Remember that natural occurring clouds could also add to sun blocking. For example, the city is sitting on the side of a mountain that prevents air from moving and forces it to condense in the form of clouds.
Been there, done that (at least, most of the time). Pittsburgh in the 1940s. http://popularpittsburgh.com/darkhistory/ There are photographs showing street lights on at 10 in the morning.

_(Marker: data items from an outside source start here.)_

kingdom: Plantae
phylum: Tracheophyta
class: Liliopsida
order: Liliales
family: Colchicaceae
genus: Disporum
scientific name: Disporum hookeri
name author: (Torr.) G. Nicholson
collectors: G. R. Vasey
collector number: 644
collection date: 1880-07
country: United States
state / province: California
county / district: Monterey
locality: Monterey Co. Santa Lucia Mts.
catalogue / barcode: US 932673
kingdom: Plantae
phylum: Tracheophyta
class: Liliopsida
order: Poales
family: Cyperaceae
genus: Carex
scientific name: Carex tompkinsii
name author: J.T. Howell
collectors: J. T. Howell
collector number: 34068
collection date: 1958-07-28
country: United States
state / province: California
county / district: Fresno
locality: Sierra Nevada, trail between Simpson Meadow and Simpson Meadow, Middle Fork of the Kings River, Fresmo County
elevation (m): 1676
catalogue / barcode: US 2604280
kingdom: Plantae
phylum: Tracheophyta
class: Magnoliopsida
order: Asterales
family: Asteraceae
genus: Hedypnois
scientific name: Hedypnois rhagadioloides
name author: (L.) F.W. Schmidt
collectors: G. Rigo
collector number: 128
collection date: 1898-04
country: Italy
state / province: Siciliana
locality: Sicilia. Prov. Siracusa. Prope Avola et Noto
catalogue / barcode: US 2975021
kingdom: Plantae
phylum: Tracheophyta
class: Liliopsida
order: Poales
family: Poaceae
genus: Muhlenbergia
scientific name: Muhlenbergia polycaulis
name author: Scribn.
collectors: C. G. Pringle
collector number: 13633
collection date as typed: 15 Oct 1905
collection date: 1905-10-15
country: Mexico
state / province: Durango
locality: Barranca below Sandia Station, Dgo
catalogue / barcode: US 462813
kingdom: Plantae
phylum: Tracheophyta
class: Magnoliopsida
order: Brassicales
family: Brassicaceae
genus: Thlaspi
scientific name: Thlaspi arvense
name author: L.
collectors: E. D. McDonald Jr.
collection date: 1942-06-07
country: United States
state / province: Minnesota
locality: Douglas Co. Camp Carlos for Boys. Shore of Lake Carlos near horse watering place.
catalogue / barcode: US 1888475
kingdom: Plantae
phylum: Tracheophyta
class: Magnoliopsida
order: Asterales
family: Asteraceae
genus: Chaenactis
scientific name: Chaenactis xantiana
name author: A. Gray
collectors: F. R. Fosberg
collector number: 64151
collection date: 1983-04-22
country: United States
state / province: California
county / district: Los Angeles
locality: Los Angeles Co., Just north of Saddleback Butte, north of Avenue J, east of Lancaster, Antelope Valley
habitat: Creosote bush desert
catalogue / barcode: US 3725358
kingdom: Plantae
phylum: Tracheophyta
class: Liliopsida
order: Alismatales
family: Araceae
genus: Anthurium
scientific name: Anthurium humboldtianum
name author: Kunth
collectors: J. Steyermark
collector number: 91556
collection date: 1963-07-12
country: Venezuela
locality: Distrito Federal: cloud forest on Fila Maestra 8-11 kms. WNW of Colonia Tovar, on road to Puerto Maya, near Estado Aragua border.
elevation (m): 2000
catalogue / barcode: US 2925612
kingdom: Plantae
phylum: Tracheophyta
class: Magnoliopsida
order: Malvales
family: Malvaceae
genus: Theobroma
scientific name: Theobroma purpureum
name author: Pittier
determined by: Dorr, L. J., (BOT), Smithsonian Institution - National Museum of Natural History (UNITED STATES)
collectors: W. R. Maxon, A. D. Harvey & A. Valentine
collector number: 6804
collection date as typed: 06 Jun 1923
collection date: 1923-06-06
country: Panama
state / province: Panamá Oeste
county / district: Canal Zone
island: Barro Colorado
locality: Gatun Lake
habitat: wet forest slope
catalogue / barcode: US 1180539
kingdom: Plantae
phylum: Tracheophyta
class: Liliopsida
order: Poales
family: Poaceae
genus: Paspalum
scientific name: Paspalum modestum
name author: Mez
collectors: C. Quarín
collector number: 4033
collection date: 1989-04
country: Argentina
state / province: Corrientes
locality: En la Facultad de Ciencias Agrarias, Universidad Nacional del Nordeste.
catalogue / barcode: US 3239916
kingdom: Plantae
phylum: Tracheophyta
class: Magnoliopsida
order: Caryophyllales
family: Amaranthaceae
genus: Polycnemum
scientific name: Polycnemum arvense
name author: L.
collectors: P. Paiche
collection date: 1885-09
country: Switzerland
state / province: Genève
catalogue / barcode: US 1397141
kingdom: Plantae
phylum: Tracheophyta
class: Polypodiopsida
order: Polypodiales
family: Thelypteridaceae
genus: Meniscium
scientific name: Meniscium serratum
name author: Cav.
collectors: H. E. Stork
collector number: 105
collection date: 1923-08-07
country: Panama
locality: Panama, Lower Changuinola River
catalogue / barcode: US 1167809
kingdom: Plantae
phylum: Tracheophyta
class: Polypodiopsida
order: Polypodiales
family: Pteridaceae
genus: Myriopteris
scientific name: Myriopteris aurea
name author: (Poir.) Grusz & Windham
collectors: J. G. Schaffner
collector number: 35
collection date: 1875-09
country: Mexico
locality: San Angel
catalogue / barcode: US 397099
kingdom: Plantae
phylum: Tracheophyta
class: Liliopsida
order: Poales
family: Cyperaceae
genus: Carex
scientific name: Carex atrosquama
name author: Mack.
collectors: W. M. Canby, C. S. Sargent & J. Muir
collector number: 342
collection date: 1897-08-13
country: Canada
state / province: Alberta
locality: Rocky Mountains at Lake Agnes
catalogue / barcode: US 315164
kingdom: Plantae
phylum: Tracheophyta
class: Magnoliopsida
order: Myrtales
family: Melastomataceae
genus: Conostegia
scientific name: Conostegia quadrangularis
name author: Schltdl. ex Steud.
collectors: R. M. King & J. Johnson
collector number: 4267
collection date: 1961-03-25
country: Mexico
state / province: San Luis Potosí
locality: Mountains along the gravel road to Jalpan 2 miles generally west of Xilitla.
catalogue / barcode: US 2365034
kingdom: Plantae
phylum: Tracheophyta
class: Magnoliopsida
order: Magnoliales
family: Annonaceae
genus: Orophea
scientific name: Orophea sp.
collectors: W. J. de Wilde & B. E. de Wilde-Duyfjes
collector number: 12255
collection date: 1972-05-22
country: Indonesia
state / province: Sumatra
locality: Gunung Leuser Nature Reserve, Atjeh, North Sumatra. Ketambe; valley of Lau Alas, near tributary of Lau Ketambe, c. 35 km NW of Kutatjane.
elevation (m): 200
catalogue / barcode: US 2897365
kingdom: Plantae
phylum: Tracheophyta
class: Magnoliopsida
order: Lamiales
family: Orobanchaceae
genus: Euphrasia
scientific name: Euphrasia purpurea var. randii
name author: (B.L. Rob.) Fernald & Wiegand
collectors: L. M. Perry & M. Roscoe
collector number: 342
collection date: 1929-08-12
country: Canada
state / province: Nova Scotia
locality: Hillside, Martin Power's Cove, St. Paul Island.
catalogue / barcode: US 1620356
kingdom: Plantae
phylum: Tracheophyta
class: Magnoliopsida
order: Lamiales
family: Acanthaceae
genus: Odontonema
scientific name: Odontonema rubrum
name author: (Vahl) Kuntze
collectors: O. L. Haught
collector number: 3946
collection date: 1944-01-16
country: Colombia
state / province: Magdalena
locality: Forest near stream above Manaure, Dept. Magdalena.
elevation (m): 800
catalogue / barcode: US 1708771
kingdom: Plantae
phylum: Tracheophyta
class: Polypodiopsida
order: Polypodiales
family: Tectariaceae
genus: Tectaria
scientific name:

However, this will require careful attention to weather. The city must be in a natural bowl (not unreasonable), but it also must never experience strong winds (not reasonable at all), which would disperse the clouds.
"constantly dark" probably not, at least not on Earth - for reasons given in other answers.
Assuming you want to do this on Earth you could combine the trash thing with the fact that it sits over a burning coal mine or downwind from burning oil wells. In that case "usually dark" could work for me.
In any case 'abandoned city' may be a better description, as this would be toxic to humans for a sustained period.
To get the trash there, maybe you could conveyer it up one side of a mountain and just have it roll down the other side (the conveyer side being the 'good side of the tracks' upwind of the pollution)
A combination of pollution, volcanoes, and meteor impacts like the one that killed the dinosaurs, https://www.psi.edu/epo/ktimpact/ktimpact.html The key factor would be repetition. So, maybe the citizens are constantly burning fossil fuels because they need light in the darkness caused by the continuous meteor strikes worldwide, which are causing excessive volcanic activity.